PARIS : Les résultats n'apportent pas de bonnes surprises : la croissance française a été faible au premier trimestre, avec une hausse du PIB de 0,1 %, après un recul équivalent au dernier trimestre 2024. 

La France évite ainsi la récession, mais la croissance sera sans éclat en 2025. Le gouvernement mise encore sur 0,7 % cette année, mais la Commission européenne a revu sa prévision à 0,6 %.

C'est un nouveau défi pour le gouvernement, qui doit faire 40 milliards d'euros d'efforts pour 2026, et contenter les partis politiques pour éviter une nouvelle censure.

La Commission européenne prévoit que la France sera au dernier rang de la zone euro avec un déficit public de 5,6 % à 5,7 % du PIB en 2025 et 2026, alors que le gouvernement espère encore réaliser 5,4 % et 4,6 %, et revenir sous 3 % en 2029. La croissance du premier trimestre est inquiétante.

- Évacuer les stocks -

Elle est marquée par un recul de la consommation des ménages, après une hausse, notamment en raison de la chute des achats d'automobiles. L'investissement total reste stable. Ainsi, la demande intérieure hors stocks contribue négativement à la croissance du PIB ce trimestre.

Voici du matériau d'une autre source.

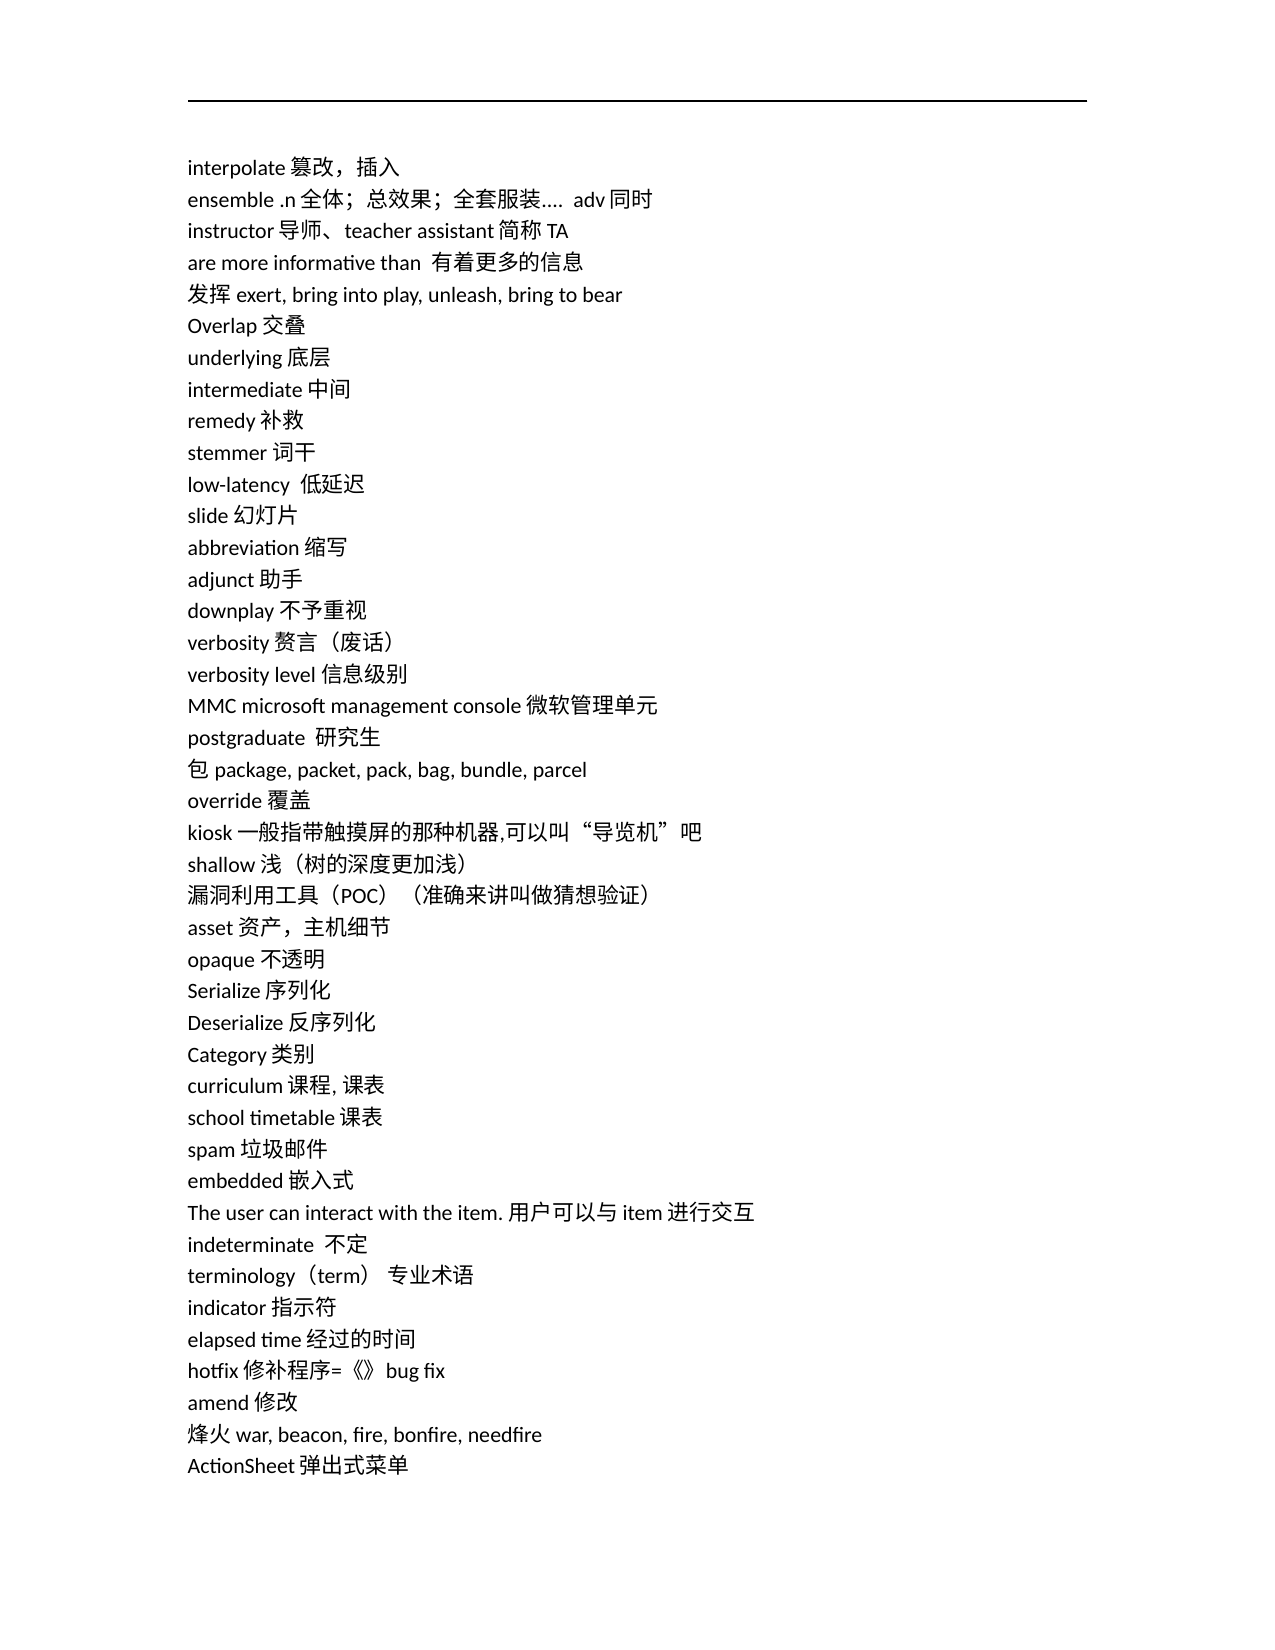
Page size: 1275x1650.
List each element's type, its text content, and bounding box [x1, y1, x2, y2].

text underlying 底层 [187, 340, 1087, 372]
text are more informative than 有着更多的信息 [187, 245, 1087, 277]
text amend 修改 [187, 1385, 1087, 1417]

De même pour le commerce extérieur, marqué par un recul des exportations et une nouvelle augmentation des importations. Ce sont donc les stocks qui tirent la croissance.

Les stocks représentent les biens produits mais pas encore vendus.
Une hausse des stocks peut signifier qu'on fabrique en prévision d'une hausse de la demande. Mais plutôt, ici, que les produits fabriqués n'ont pas trouvé preneur.

Charlotte de Montpellier, économiste chez ING, souligne le risque qu'il faille à présent « arrêter de produire pour évacuer ces stocks » et « n'exclut pas un prochain trimestre de croissance négative ».

Pour elle, on est ainsi « dans une phase proche de la stagnation, et qui va durer », et au total « une année 2025 beaucoup plus difficile que 2024 ». Elle anticipe une croissance de 0,4 %. 

« Court de moteur »

Les économistes de BNP Paribas Stéphane Colliac et Guillaume Derrien constatent une demande qui se raffermit en zone euro. Une amélioration qui vient « principalement d'Allemagne » où la croissance du premier trimestre a été révisée à la hausse à 0,4 %.

Pourtant, le pouvoir d'achat des ménages augmente. Au premier trimestre, le pouvoir d'achat a augmenté de 0,1 % et le RDB de 0,8 %. Cela se traduit par un regain de consommation, d'autant que l'inflation a vertigineusement chuté et que le taux d'épargne est élevé. Au contraire, le taux d'épargne est remonté à 18,8 % du revenu disponible, après 18,5 %.
« La prudence » règne chez les Français. La morosité ambiante se traduit enfin par une baisse du taux de marge des entreprises, à 31,8 %.